L’article 2 du décret n°2005-790 du 12 juillet 2005 relatif à la déontologie reprend le texte de la loi en intégrant l’indépendance de l’avocat au titre 1er intitulé :
« les principes essentiels de la profession d’avocat ».
Enfin, l’article 1-1 du Règlement Intérieur National (RIN) intègre à son tour le texte du décret et l’indépendance de l’avocat au titre intitulé :
« les principes essentiels de la profession d’avocat ».
Pour être complet, l’article 2 du Code de déontologie Européen élaboré par le Conseil des Barreaux de la Communauté Européenne (CCBE) évoque le principe de l’indépendance dans des termes précis et déclare que :
« la multiplicité des devoirs incombant à l’avocat lui impose une indépendance absolue exempte de toute pression, notamment de celles résultant de ses propres intérêts ou d’influences extérieures ».
La Charte des principes fondamentaux de l’avocat Européen reconnue par l’ensemble des 27 barreaux de l’Union Européenne énumère en premier lieu :
« le principe de l’indépendance et de la liberté de l’avocat d’assurer la défense de son client ».
3 - Cette indépendance est aussi nécessaire pour la confiance en la justice que l’impartialité du juge.
On peut donc considérer que l’indépendance de l’avocat est un devoir ardent et participe à la conception commune de son rôle dans une société démocratique par l’ensemble de l’Europe.
Il apparaît clairement que l’indépendance de l’avocat doit être défendue non seulement par rapport aux tiers mais aussi ce qui n’est pas moins essentiel par rapport à l’avocat lui-même.

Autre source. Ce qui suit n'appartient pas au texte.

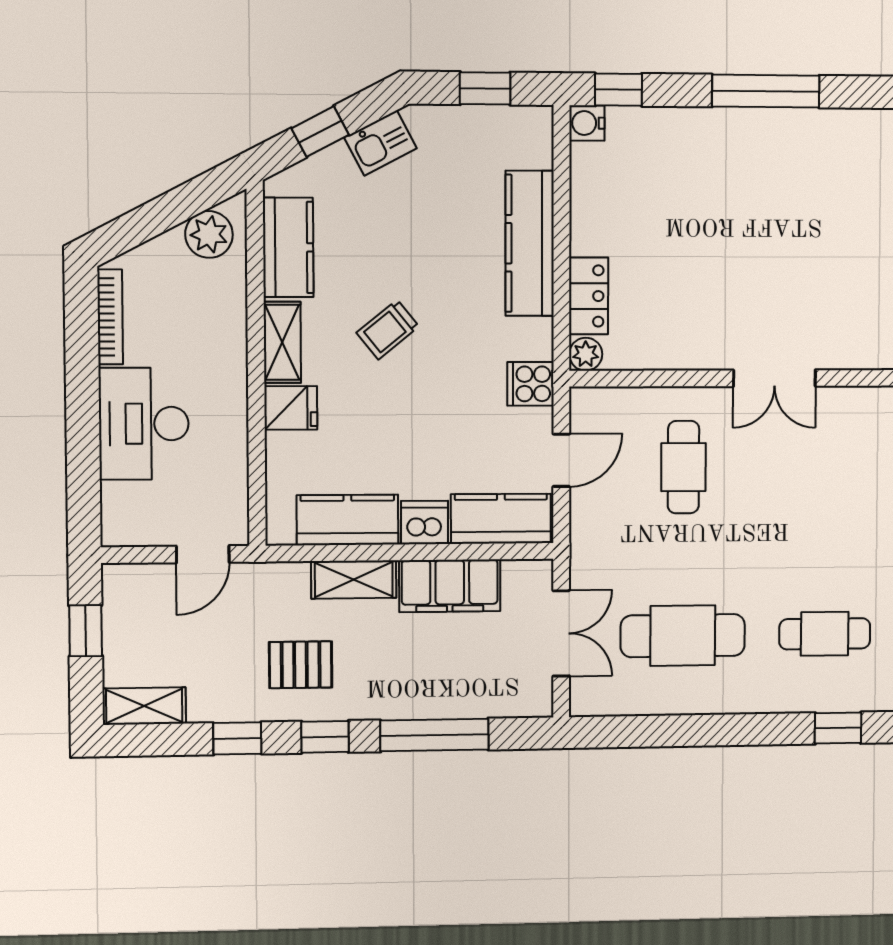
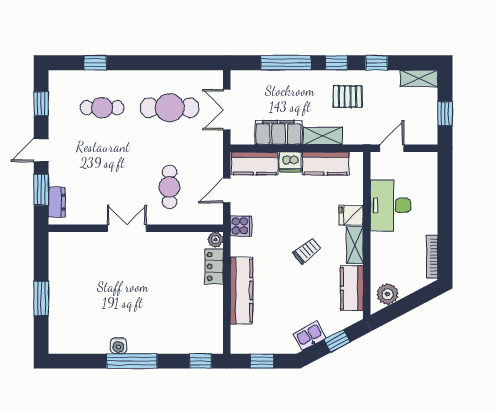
water cooler: (587, 123) -> (118, 346), moved, turned 90
desk: (144, 424) -> (390, 205), moved, turned 180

L’avocat doit être indépendant intellectuellement et moralement du pouvoir et des régimes politiques, des familles spirituelles, de ses engagements dans la société ou encore des systèmes économiques.

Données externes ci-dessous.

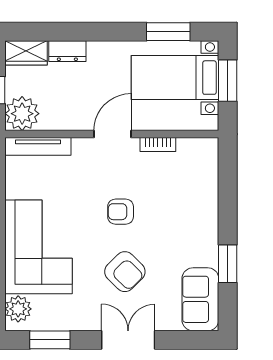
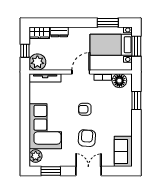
floor lamp: (192, 152) -> (119, 81), added
window: (228, 264) -> (136, 101), moved
armchair: (125, 272) -> (87, 138), turned -131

L’avocat doit donc éviter toute atteinte à son indépendance et veiller à ne pas négliger l’éthique professionnelle pour plaire à son client, au juge ou à des tiers.
Cette indépendance est nécessaire pour l’activité juridique, l’activité de médiation comme pour les autres affaires judiciaires, le conseil donné à son client par l’avocat n’ayant aucune valeur réelle, s’il n’a été donné que par la complaisance, par intérêt personnel ou sous l’effet d’une pression extérieure.
4 - La réticence de la Chancellerie à conférer le caractère exécutoire à un acte de médiation contresigné par l’avocat a une raison qui devait conduire à se demander si cette réticence ne vient pas de ce que les avocats dont l’indépendance interdit qu’ils soient soumis dans l’exercice de leurs missions à une contrôle administratif pouvaient ou non les autoriser à donner eux-mêmes sa force exécutoire aux accords de médiation qu’ils contresignent.
L’indépendance n’est pas un vain mot puisque c’est le premier principe essentiel de la profession, rappelé par le législateur lui-même et l’ensemble de la communauté des avocats en Europe.
On comprend que le législateur n’autorise les personnes morales de droit privé à délivrer des titres exécutoires qu’à la condition qu’elles soient chargées d’une mission de service public.
La loi permet d’obtenir l’homologation par le juge des accords conclu dans le cadre de la médiation et ce dans des brefs délais et devant l’ensemble des juridictions.
Enfin, il doit être souligné que de tels actes ne pourraient au regard des règles européennes circuler librement au sein de l’Union et bénéficier de la reconnaissance et de l’efficacité conférée aux décisions de justice et aux actes authentiques.
Et pour cette raison, nous persistons à penser que la solution raisonnable consiste à reconnaître à l’avocat la faculté de décider quels accords conclus dans le cadre de la médiation seront soumis ou non à une juridiction et à reconnaître au juge de l’ordre judiciaire la faculté d’homologuer les accords conclus dans ce cadre.
Il reste qu’en procédant de la sorte, le Garde des Sceaux n’encourage pas le recours à la médiation.
Notes.
Motion adoptée par le Conseil National des Barreaux le 3 avril 2020.
Question écrite n° 17709 de M. Antoine Lefèvre (Aisne - Les Républicains) publiée dans le JO Sénat du 03/09/2020 - page 3850.
Décision du Conseil Constitutionnel n° 99-416 DC du 23 juillet 1999.
Décision du Conseil d’Etat, Section du Contentieux, 22/02/2007, 264541, Publié au recueil Lebon.